Quoted passage -
#####

Gene ontology enrichment analysis
We used EnrichR103,104,105 to assess enriched gene sets in a given list of genes. The analysis was restricted to terms annotated in GO_Biological_Process_2021.
Linear mixed-effect model
To validate the core inflammation program derived from Fisher’s combined test, we globally tested for differential expression between resting and inflamed cells including all samples used in the Fisher’s combined testing approach. We accounted for batch effects by correcting gene counts for the study using ComBat-Seq106 (sva v3.44.0). From batch-corrected counts, we calculated TMM-normalized log2 counts per million that were subsequently quantile normalized and then used as input for linear modeling. Modeling was implemented using lme487 (v1.1-29) to fit a linear mixed-effects model (LMM) to normalized counts. The linear formulae we fit for each gene were defined as \({full}:{expression} \sim {condition}+1{|study}\) and \({reduced}:{expression} \sim 1{|study}\), where the variable to test for was condition, and the study was used as the covariate that was considered to be the random effect. We retrieved β as an estimate for the log2(FC) from the full model and subsequently performed a likelihood ratio test to compare the full with the reduced model and to retrieve the respective P-values. P-values were then adjusted using the Benjamini-Hochberg procedure. We accounted for batch effects by correcting gene counts using ComBat-Seq106 (sva v3.44.0).

#####

Data excerpts -

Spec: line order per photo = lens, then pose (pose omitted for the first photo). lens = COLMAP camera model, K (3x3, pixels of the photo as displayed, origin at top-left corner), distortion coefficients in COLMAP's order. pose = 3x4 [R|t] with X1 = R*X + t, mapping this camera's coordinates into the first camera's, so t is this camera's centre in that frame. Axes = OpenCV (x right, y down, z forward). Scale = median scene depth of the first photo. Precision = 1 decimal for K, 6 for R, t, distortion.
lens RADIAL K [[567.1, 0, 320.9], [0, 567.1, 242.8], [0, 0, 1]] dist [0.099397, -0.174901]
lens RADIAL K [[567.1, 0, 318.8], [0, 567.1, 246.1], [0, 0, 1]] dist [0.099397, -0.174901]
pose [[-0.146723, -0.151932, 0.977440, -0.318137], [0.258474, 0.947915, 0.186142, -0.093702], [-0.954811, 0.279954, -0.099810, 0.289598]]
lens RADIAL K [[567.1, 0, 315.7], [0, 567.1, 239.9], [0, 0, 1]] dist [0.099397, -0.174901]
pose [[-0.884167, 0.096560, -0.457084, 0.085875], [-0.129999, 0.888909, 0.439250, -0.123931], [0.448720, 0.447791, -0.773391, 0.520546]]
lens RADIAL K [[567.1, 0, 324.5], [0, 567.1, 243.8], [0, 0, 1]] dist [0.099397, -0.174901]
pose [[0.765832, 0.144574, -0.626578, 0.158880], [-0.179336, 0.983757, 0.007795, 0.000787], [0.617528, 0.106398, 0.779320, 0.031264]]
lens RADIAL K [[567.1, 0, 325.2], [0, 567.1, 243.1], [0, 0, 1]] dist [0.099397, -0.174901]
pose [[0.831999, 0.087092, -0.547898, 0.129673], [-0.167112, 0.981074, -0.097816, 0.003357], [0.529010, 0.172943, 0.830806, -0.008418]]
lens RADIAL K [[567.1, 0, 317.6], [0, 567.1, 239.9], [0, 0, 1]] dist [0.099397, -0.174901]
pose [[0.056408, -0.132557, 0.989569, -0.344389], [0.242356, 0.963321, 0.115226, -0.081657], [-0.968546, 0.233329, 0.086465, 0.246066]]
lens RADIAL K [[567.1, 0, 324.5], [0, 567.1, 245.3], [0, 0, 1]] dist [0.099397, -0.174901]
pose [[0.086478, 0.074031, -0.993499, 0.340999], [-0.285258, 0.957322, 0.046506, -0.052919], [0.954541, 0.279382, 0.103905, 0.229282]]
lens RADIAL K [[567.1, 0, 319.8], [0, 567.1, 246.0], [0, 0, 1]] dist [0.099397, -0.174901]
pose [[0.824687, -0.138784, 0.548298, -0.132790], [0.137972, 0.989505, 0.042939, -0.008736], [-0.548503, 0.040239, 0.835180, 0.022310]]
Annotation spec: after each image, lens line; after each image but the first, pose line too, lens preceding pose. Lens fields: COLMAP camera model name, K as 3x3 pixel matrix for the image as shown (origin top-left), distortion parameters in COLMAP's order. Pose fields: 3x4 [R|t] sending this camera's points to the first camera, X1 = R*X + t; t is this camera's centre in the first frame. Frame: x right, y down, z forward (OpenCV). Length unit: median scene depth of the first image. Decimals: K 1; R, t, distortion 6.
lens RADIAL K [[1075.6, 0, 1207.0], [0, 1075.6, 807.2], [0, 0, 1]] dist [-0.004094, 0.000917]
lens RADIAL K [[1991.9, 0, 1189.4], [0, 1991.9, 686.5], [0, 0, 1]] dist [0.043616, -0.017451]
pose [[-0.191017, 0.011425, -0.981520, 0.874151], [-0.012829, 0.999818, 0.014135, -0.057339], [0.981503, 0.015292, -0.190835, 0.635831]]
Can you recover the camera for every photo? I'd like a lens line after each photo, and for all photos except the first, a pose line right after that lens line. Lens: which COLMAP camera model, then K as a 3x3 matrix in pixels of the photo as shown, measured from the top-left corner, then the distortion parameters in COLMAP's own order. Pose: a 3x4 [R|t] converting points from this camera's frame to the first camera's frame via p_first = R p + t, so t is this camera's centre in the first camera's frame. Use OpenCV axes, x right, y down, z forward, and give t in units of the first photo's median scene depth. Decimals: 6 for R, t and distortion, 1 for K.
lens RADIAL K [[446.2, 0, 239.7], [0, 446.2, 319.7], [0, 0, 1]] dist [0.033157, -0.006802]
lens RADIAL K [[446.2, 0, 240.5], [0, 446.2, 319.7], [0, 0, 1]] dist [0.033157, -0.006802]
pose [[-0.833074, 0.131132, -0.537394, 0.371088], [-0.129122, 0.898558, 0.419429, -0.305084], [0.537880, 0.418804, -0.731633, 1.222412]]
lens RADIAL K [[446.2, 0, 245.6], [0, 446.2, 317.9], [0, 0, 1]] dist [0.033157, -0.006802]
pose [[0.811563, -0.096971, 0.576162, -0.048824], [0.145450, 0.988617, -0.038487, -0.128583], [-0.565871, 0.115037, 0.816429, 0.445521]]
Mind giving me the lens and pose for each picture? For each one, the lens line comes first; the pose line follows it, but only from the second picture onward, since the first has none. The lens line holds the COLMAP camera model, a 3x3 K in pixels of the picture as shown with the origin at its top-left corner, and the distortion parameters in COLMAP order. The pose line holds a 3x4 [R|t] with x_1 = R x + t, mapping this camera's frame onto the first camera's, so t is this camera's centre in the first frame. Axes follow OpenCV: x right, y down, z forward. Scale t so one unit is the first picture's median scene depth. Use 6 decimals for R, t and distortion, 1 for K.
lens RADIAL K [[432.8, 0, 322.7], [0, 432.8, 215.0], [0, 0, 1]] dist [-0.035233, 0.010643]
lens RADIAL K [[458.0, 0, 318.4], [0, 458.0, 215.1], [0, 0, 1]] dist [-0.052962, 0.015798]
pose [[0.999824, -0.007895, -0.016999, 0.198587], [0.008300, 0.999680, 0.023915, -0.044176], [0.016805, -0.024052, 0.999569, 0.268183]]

#####

To do -
- A) In the analysis methods text, which procedure was used to adjust the P-values?
- B) Carry on the analysis methods text, starting after its last sentence.
The records are separate material, unconnected to the analysis methods text.

Exercise responses -
- A) The Benjamini-Hochberg procedure.

- B)
π1-statistic
Using the qvalue-package39,50,51 (v2.28.0), we calculated the π1-statistic (1- π0) as an estimated proportion of truly significantly differentially expressed genes for a given set of P-values. To account for a selection of genes potentially biased toward low P-values when testing for the replicability of DEGs between studies, qvalue-calculation was implemented via the qvalue_truncp function.
Gene expression modules using WGCNA
For WGCNA39 analysis, we selected the same samples that were used for differential expression testing. We accounted for batch effects by correcting gene counts using ComBat-Seq106 (sva v3.44.0). From batch-corrected counts, we calculated TMM-normalized log2 counts per million that were subsequently quantile normalized and then used as input for WGCNA. The network was constructed as a signed network, using a soft thresholding power of 13, a minimum module size of 30, and a merge cut height of 0.25. Modules with more than 1000 genes were removed from subsequent analyses.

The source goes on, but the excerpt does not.